→ 抜粋
見出し画像

愛しても無駄な女性に翻弄される男性の魅力

人生の節目節目に何度も交互に読み直す本があって、それがブロンテ姉妹、姉のシャーロット・ブロンテの「ジェイン・エア」と、妹エミリー・ブロンテの「嵐が丘」です。
しっかり自分の足で人生を積み重ねていこう!と手ごたえがあるときは「ジェイン・エア」で、やばいなー、、流されてるかもなー、どうするかなーと頭を抱えてるときは「嵐が丘」を読んでたりします。
「ジェイン・エア」については前回書いたので、今回は「嵐が丘」について、そして「グレートギャツビー」と「源氏物語」の源氏の晩年についても触れてみます。

「嵐が丘」はヒースクリフという男性がキャサリンという女性を愛し、憎み、復讐を遂げ、そして発狂死するまでの一代記をいろんな人たちの語りによって繋いでいきます。その視点はわりと冷ややかで客観的で、だからこそヒースクリフの狂気が際立ちます。多くの人はヒースクリフの悪漢としてのピカレスクっぷりにおののくのかもですし、実際にヒースクリフの背徳っぷりがこの作品の肝なんでしょうが、私からするとヒースクリフは完全に被害者に見えます。キャサリンという思慮の浅い女性たいして怒りを覚えるというか。ヒースクリフに愛される資格はない!と思う一方、キャサリンのアホっぷりに、ちょっと自分のあるあるを見てしまって落ち込んでしまったり(-_-;)

そもそもキャサリンはヒースクリフを愛していたのか?というか、何がしたかったんだ?ですよね。正直なんも考えてないこの女。

→ 課題
1/ 「嵐が丘」を論じた抜粋で、筆者が流されているかもしれないと頭を抱えているときに読む本は何か。
2/ 「嵐が丘」を論じた抜粋の続きを、最後の文の後から書いてください。

→ 抽出データ
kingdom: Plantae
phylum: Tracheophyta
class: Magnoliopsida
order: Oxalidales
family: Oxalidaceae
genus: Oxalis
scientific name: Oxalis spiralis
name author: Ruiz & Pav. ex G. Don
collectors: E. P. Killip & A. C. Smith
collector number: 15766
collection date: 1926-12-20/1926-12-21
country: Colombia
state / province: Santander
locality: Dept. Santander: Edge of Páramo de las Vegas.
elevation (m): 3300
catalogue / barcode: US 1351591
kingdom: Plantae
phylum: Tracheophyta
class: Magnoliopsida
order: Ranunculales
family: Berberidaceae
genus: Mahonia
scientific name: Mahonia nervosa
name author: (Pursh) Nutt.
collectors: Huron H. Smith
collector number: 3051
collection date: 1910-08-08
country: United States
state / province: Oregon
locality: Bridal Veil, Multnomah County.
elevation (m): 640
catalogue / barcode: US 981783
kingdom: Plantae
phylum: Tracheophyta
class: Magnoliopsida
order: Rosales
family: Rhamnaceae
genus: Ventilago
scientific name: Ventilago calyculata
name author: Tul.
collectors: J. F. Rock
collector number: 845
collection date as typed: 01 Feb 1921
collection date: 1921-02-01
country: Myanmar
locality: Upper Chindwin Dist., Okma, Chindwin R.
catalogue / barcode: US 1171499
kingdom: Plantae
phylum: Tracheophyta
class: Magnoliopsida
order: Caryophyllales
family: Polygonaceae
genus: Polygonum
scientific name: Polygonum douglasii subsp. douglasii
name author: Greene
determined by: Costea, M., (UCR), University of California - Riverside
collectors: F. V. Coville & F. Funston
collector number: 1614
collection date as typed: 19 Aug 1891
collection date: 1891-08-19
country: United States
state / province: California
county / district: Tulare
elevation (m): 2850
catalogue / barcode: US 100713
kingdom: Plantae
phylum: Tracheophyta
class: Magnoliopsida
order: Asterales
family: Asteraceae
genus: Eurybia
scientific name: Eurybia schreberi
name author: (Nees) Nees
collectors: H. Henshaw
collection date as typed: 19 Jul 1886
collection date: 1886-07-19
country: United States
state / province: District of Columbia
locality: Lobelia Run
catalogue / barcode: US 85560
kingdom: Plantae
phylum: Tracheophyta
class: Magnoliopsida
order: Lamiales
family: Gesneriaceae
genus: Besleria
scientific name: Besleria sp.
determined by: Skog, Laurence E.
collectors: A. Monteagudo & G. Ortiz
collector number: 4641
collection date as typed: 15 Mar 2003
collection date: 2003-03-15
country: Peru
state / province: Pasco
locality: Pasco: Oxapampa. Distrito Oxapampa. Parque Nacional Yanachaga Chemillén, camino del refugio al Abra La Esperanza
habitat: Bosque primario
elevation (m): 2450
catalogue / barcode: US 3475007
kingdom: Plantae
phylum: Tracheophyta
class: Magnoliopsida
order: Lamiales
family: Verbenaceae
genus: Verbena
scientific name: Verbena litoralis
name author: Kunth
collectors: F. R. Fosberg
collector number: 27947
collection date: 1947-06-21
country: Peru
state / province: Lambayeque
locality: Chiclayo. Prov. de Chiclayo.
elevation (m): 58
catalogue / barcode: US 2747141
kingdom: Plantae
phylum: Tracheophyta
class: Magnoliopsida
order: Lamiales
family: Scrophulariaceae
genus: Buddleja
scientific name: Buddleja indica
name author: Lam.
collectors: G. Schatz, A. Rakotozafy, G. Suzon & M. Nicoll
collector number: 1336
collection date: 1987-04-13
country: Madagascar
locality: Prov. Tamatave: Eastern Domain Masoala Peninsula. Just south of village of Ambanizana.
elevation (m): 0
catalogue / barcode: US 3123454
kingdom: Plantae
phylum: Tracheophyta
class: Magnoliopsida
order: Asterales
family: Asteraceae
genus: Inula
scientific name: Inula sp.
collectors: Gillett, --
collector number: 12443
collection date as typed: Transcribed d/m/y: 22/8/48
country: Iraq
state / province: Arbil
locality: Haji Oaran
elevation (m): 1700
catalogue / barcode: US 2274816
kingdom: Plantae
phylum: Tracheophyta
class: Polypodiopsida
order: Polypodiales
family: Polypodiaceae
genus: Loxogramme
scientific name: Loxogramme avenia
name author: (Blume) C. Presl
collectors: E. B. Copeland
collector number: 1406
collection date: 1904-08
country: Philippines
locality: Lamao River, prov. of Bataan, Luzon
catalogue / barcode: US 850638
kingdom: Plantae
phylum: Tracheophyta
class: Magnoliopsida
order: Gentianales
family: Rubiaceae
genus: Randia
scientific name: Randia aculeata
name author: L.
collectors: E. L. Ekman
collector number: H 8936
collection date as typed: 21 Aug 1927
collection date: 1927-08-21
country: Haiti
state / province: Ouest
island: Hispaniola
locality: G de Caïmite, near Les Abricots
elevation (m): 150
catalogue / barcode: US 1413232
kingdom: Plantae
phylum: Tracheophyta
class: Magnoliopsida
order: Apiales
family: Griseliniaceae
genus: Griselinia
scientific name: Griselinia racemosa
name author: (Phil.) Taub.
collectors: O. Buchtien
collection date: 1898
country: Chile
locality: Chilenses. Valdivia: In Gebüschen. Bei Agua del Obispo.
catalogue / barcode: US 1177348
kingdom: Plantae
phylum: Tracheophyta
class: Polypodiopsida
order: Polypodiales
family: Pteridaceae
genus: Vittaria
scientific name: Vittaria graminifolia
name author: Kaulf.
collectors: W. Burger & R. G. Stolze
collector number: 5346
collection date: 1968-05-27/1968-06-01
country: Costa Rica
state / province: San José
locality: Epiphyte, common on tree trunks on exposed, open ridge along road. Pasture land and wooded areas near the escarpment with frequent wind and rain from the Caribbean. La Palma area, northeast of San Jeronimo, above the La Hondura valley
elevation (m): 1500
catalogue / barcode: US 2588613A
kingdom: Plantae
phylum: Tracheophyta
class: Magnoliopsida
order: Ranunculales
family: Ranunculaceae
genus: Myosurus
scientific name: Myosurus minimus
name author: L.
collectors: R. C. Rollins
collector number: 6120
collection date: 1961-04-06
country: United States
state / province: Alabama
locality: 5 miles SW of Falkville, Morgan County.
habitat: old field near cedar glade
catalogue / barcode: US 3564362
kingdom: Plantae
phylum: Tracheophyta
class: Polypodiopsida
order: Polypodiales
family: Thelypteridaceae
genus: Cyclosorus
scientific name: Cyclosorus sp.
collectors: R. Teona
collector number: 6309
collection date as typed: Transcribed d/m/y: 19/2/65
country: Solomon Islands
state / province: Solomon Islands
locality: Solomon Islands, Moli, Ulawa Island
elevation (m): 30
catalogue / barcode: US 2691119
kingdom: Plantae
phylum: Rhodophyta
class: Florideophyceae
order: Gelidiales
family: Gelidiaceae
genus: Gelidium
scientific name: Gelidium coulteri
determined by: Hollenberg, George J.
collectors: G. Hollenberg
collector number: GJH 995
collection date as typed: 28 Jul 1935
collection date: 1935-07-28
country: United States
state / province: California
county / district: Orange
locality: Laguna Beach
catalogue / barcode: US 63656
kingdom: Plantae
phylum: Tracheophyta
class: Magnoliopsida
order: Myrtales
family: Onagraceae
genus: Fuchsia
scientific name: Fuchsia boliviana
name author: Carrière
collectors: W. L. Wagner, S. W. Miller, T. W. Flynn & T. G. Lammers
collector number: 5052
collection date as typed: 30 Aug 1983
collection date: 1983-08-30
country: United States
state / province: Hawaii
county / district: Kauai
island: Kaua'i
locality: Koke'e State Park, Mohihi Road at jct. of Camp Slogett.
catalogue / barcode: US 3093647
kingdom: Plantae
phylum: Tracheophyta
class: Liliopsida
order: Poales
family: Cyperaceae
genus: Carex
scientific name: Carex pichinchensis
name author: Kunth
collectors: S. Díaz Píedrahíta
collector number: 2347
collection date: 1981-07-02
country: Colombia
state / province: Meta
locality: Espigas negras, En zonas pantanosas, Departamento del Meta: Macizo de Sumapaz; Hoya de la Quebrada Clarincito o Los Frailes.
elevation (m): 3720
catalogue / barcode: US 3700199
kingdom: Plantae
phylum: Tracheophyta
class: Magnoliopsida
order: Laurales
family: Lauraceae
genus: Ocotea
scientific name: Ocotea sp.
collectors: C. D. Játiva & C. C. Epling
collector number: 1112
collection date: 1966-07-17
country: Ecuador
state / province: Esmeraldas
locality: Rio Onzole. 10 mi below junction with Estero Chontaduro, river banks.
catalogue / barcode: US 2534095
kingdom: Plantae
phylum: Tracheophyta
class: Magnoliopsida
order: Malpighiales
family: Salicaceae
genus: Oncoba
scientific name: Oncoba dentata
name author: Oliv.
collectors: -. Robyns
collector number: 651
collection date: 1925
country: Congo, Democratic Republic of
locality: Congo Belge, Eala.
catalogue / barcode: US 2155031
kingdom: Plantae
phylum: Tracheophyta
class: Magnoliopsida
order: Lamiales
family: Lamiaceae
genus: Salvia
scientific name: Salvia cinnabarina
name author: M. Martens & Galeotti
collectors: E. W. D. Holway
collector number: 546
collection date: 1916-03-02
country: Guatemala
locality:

→ 課題ごとの結果
1/ 妹エミリー・ブロンテの「嵐が丘」です。

2/
お嬢さまで、美人で、愛されることに慣れていて、だから深く考える必要はなかったのかもしれない。ヒースクリフを愛してたとしても、お気に入りのおもちゃとか、子犬レベルでただ独り占めしたかっただけな気がする。(そういえば上流のリントン兄妹が子犬を引っ張りあってちぎれたら泣きながら相手に押し付け合うさまを目をキラキラさせながら見てたわキャサリン。ヒースクリフ引いてたけど)ヒースクリフを対等な人間としては扱ってなくて、しかもそれが無意識。悪気がない。そんなキャサリンのヒースクリフ大好き!を、彼は人生初めての愛として真に受けて可哀想に、翻弄されてしまう。キャサリンにとって上流階級の世界に魅了されてエドガーを選んだとしても、それは別に裏切りでもなく、自然なこと。だって「高慢と偏見」のヒロインたちもフツーに領地や財産の値踏みをしてるし、当時の女性にとってはたぶん当たり前。上流の男性たちとしては財産でコントロールできるお嬢さまのほうが扱いやすいですしね。財産もルックスも関係なく愛だけで男性を選ぶ「ジェイン・エア」が、当時の良家の子女が読むべきでないとされたというのは理解できます。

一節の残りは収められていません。